INSTRUCTION:
Please extend the post below on predicting the heights of future skyscrapers, starting right after its final sentence.
** START DOCUMENT SEGMENT **
The software I'm using is called Minitab. There is a free trial on their website if you are interested.

Anyway, I came up with 2 possible equations that you can use to 'predict' the heights of future scrapers for each year. They go from least complex, to most complex (and thus, least 'accurate' to most 'accurate').

1. Height (in meters) = - 6015 + 3.20(Year).


Just insert the year into the parenthesis and it should give you a prediction of the height of the tallest built in that year.

For instance, for 2017, "Height" = -6015 + 3.2(2017).
That means, the tallest in 2017 is predicted to be 439.4m. The 95% prediction interval is 220.83m to 640.34m, which roughly means that, if the equation is valid, then we can predict with 95% certainty that the tallest built in 2017 will be between 221 and 640m tall.

Of course, as I said, this formula was the most basic and probably least valid of the two that I came up with.

2. Height= 197504 - 204.7 (year) + 0.05307 (year)**2, where "**2" means, 'squared'

So for 2017, the prediction would be 528.19m
2018=537.63m
2019=547.17m
2020=556.83m

Its probably the better predictor equation than the other, but its not even close to being a perfect model.
** END DOCUMENT SEGMENT **
** START EXTRACTED ENTRIES **
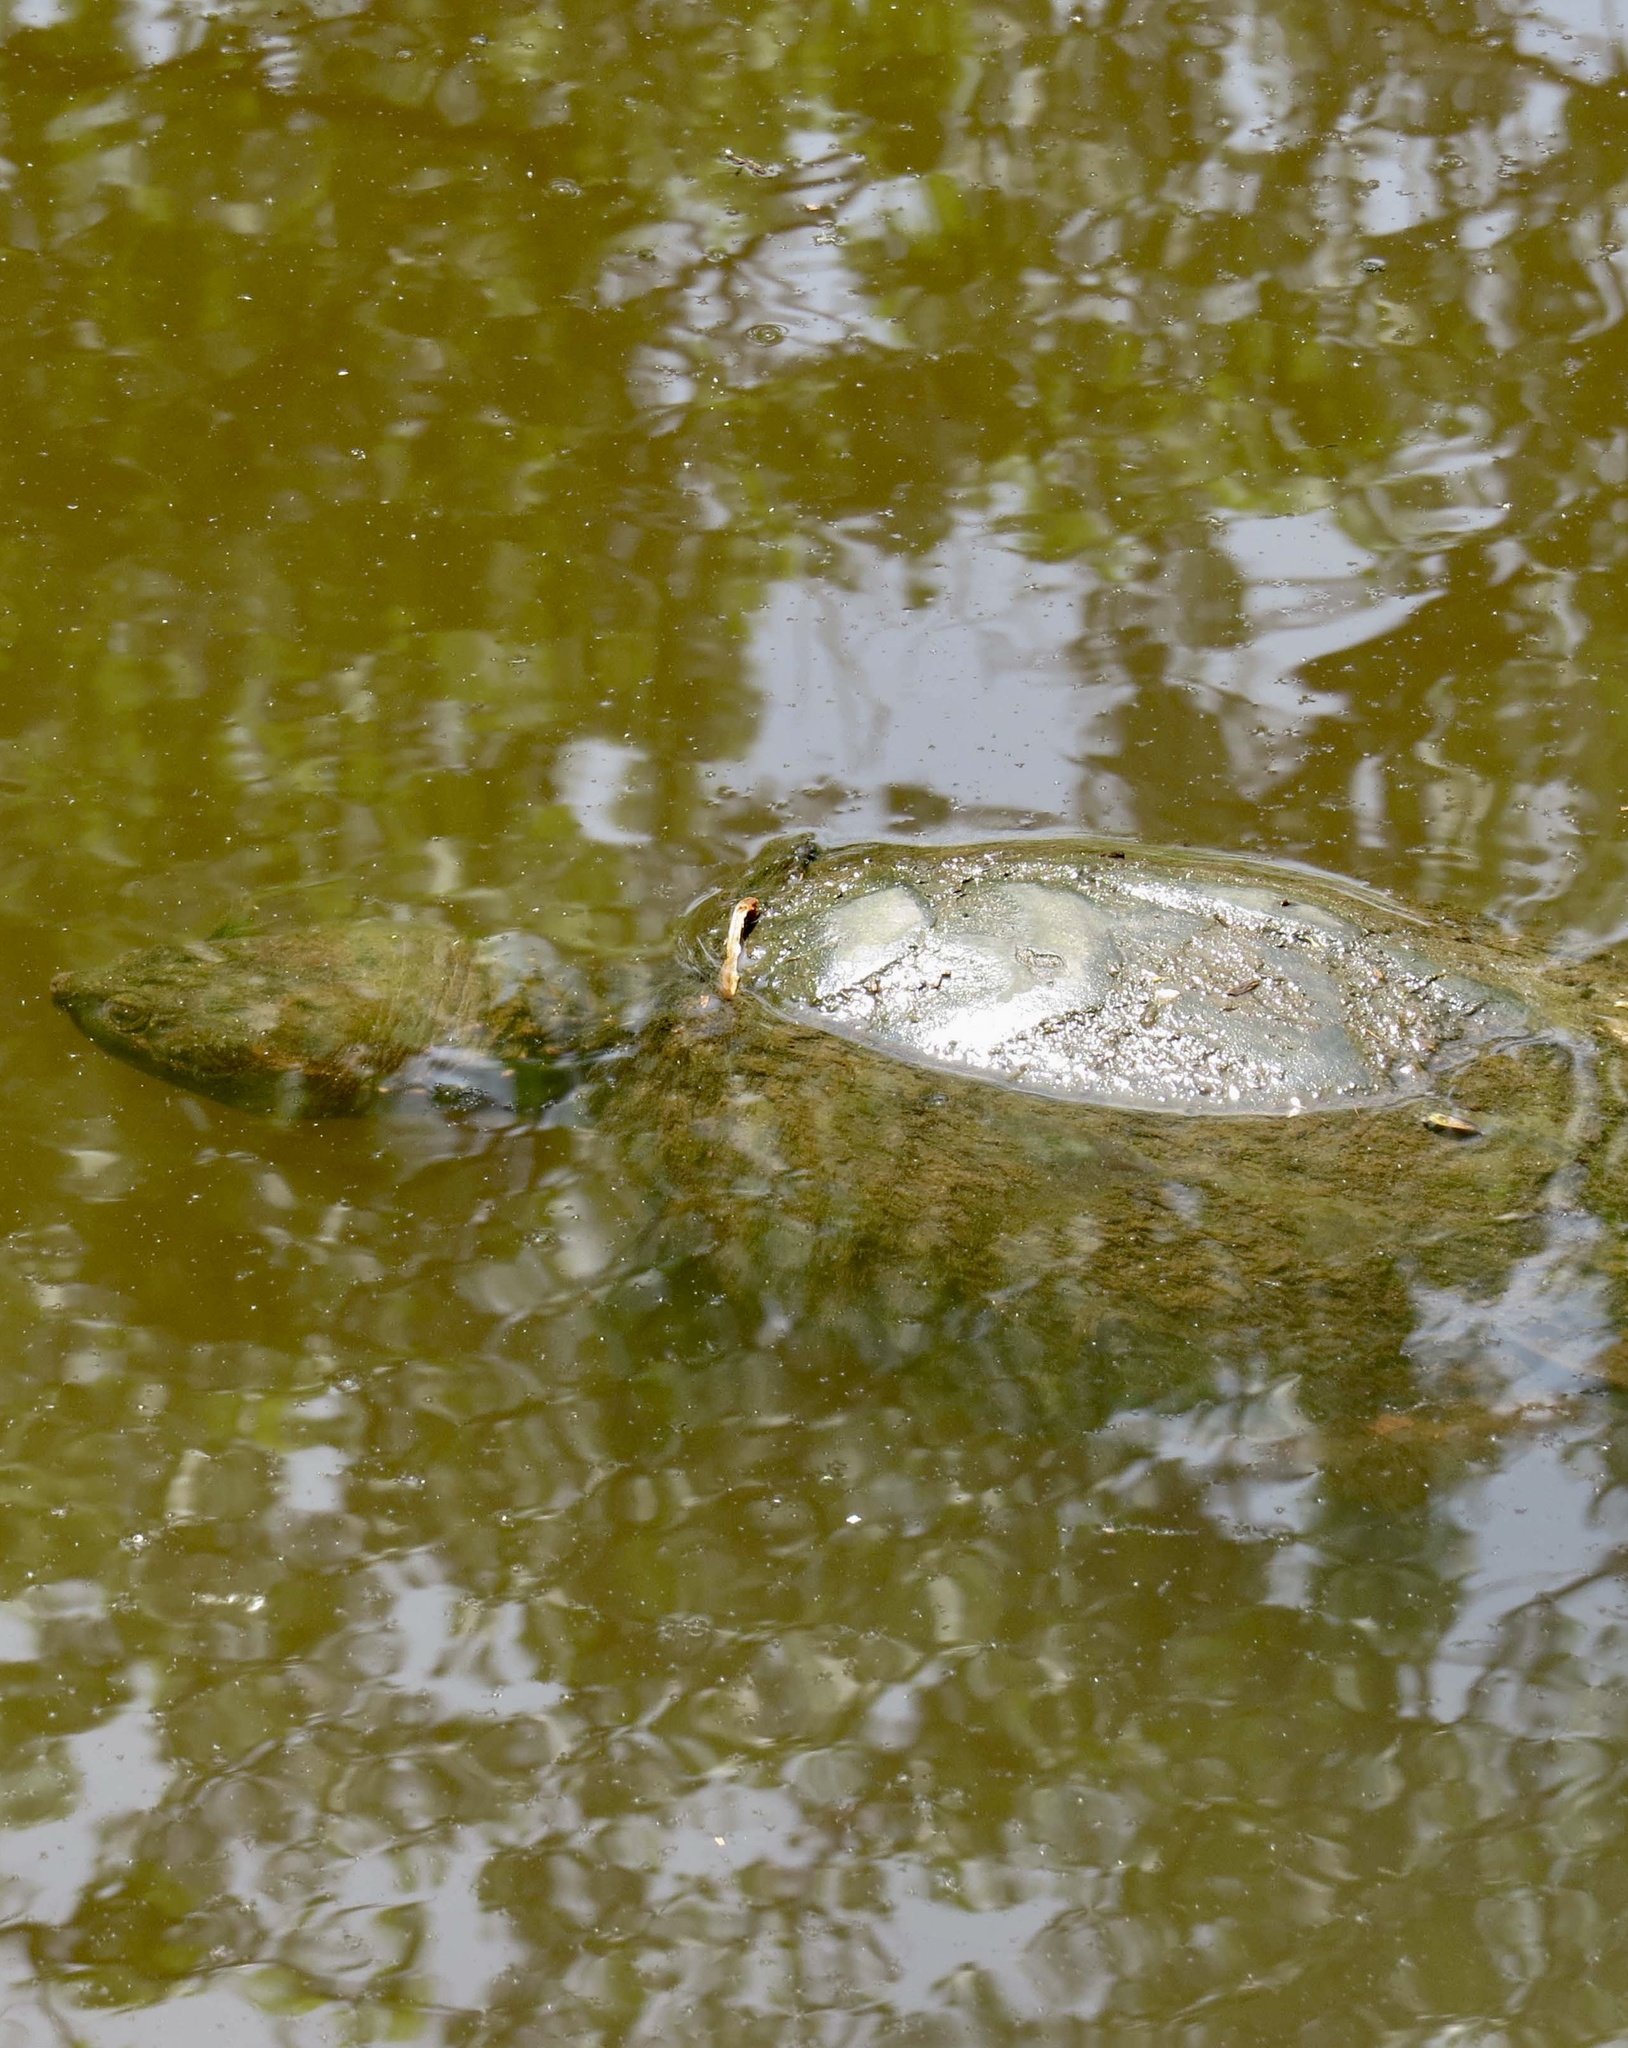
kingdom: Animalia
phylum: Chordata
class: Testudines
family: Chelydridae
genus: Chelydra
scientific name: Chelydra serpentina
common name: Common snapping turtle
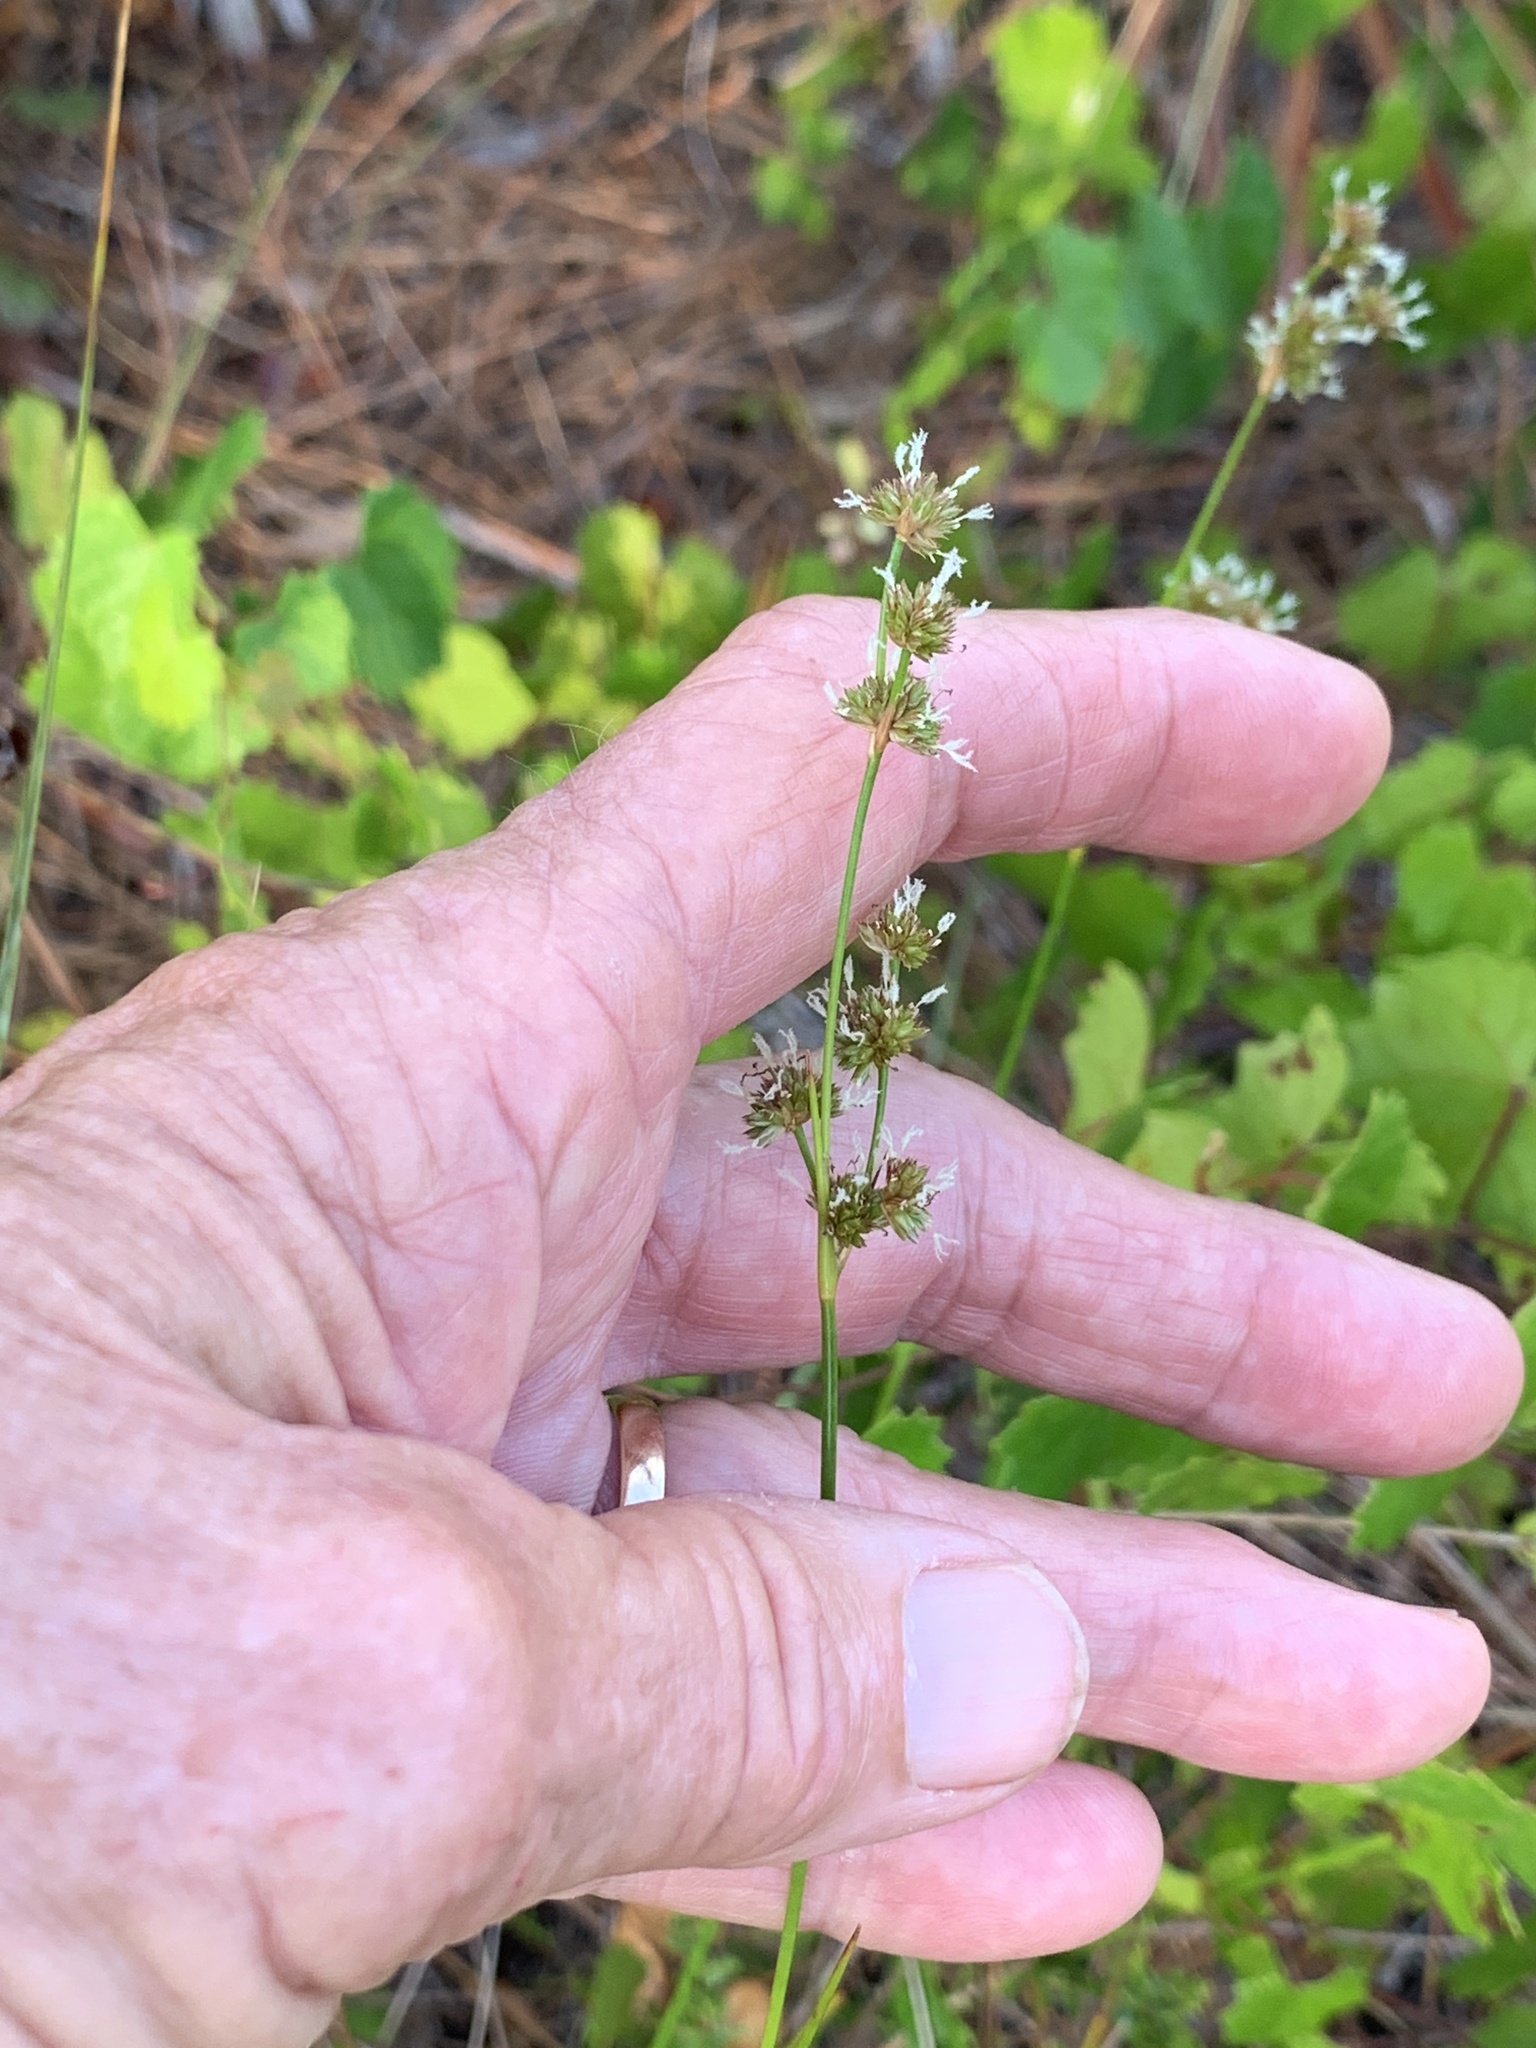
** END EXTRACTED ENTRIES **
FINAL RESULT:
The reason it seems so far off is that the model predicts height solely on the basis of the year in which is was built. It doesn't take into account anything like future economic developments, advancements in technology, etc. Additionally, this formula takes into account all of the data you have given me. It creates a model out of the increase in heights over the entire span of 1910-2016. The heights of the towers increased at a faster rate between 2010-2016 than they did as an historical average

Also, according to the software, if the equation is valid, only ~60% of the change in height of skyscrapers can be attributed to the year. The other 40% is either just random variation or, most likely, other factors.

But, something else to consider. If you look at the graph, you notice that the exponential increase in the height of buildings that occurred between 2006 and 2015 coincided with the global real estate boom. That being said, the idea that the tallest towers of 2018-2020 are shorter than in the previous years is not completely far-fetched.

Summary: Basically, the bottom line is that the data leaves out too many factors to come up with any type of valid conclusions. There is just too much uncertainty. But I tried. lol.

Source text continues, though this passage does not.